Was The Las Vegas Shooting An Act Of Terrorism? Here's What We Know So Far

by Julia Guerra

What is now being recognized as the deadliest mass shooting in U.S. history took place on Sunday, Oct. 1, during the Route 91 Harvest Festival at the Mandalay Bay Hotel and Casino in Las Vegas, Nevada. The shooter opened fire from the 32nd floor of the hotel around 10 p.m. local time during country singer Jason Aldean's set, killing 50 people in total and wounding approximately 400 more. Given the extent of the killings, and recent acts of terrorism in similar settings, we can't help wondering, was the Las Vegas shooting terrorism? According to police, there is no evidence to assume the shooter acted beyond their own accord.

Update: ISIS has claimed responsibility for the shooting, but according to Reuters, U.S. officials say there is no evidence of a connection between the terrorist group and the Las Vegas shooter.

A female "associate" of the shooter was identified and located by authorities, but police say they do not believe she was involved in the shooting.

Las Vegas Police Department Sheriff Joe Lombardo has confirmed that at least 58 people were killed and over 515 were injured in the shooting.
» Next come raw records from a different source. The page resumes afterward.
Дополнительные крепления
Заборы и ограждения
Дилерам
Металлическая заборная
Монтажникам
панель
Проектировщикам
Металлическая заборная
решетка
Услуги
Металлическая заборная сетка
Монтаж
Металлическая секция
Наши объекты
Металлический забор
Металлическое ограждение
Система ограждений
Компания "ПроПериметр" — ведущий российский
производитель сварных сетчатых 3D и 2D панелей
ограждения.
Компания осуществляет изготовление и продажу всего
The shooter has also been confirmed dead and is not believed to have a connection to any terrorist group.

Earlier: NBC reports that the shooter was found dead in his hotel room, but authorities have found a connection to the shooter and have brought that individual in for questioning. It is unclear at this time whether or not they will be tried as a direct accomplice.

In addition to the ammo used during the attack, the shooter is reported to have, apparently, come readily prepared with additional weapons. It is clear that the attack was well thought out, but the question is, to what extent, and was there an underlying motive?
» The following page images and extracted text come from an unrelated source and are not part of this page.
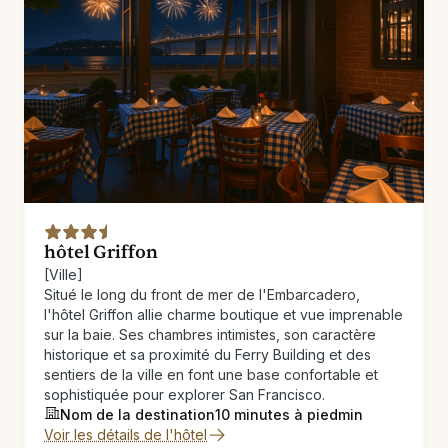
hôtel Griffon
[Ville]
Situé le long du front de mer de l'Embarcadero,
l'hôtel Griffon allie charme boutique et vue imprenable
sur la baie. Ses chambres intimistes, son caractère
historique et sa proximité du Ferry Building et des
sentiers de la ville en font une base confortable et
sophistiquée pour explorer San Francisco.
Nom de la destination
10 minutes à pied
min
Voir les détails de l'hôtel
The shooter took aim and fired over the crowd of roughly 30,000 people for a duration of 10 to 15 minutes, according to witnesses. Chaos spread like wildfire as people stumbled over one another to escape the scene.

According to the Washington Post, the shooter is believed to be what is considered a “lone wolf” attacker. This means that the individual acted out violently against their victims without assignment or some kind of structured command.

“We have no idea what his belief system was,” Sheriff Joseph Lombardo stated during a news briefing. “Right now, we believe he was the sole aggressor and the scene is static.”

However, this was not the first time the shooter had a run-in with the law — although the previous run-ins were minimal. According to the Las Vegas police force, the Nevada-native gunman had past run-ins with the law, including a citation several years prior to this attack that was considered a “matter of normal practice" in the court system.

So, was this an act of terrorism, or a violent, unpredictable outbreak carried out by the gunman on his own accord?

Whatever the cause, this is, without a doubt, a completely heartbreaking, unnerving incident, and our hearts mourn for the victims and the state of our country. However, it is still unclear whether or not the mass shooting was put into action by a political agenda. It is especially important that, during this time, we allow police to sort through the evidence to uncover the truth behind the attacks, rather than jump to our own conclusions, as we have no reason to believe the shooter carried out the attack as an act of terrorism.

As details are still being confirmed, all we can do while we wait for more information to be released from the authorities is send our deepest condolences and a lot of love to those affected by the attacks. They need it now more than ever. There are also more ways for you to more directly help.

As previously stated, this is now being recognized as the deadliest mass shooting in U.S. history, surpassing the tragic incident that had taken place at the Pulse nightclub in Orlando, Florida that left 49 people dead just last year.

At this time, we do not know if this attack was an act of terrorism, but what we do know is that our country has seen enough violence, and has lost too many innocent lives as a result. All we can do is spread love to the victims, their families, and to one another in hopes that we may see an end to these attacks.